→ RECORDS PROVIDED:
——
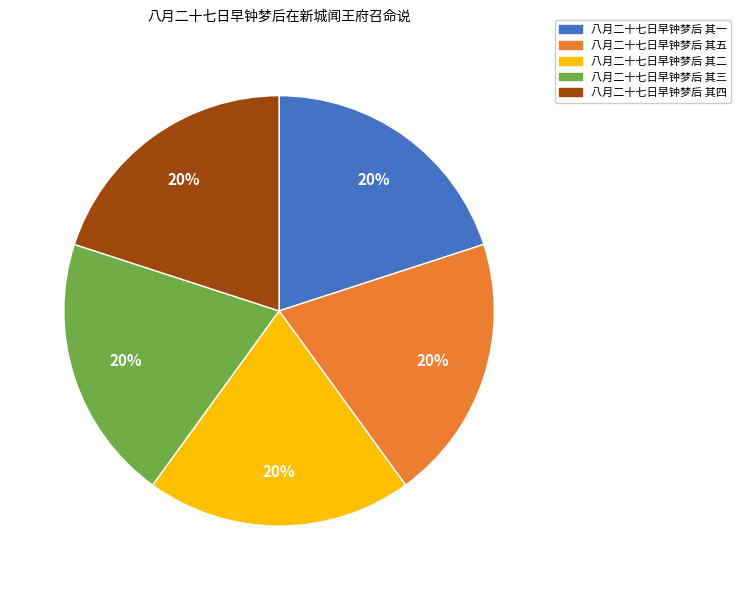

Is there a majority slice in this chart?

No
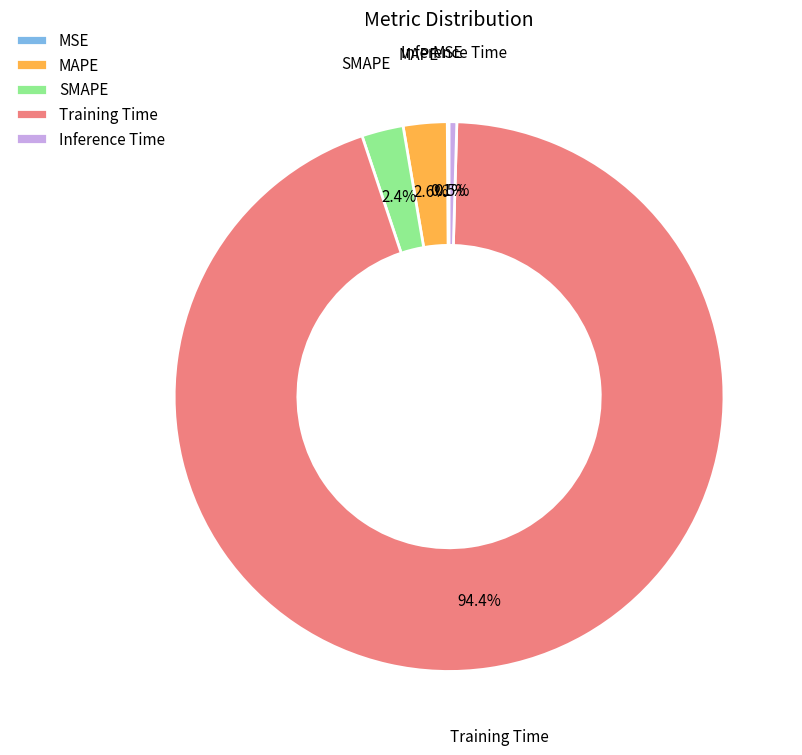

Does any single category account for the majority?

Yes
——
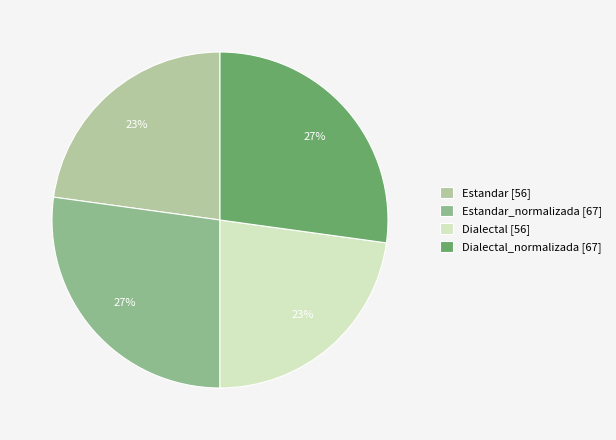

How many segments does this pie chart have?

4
——
Express the records as a JSON list of strings with one string per line, beginning at the line that has "Is there a majority slice in this chart?" and stopping after the line that has "Does any single". Leave out blank lines and pictures.

[
  "Is there a majority slice in this chart?",
  "No",
  "Does any single category account for the majority?"
]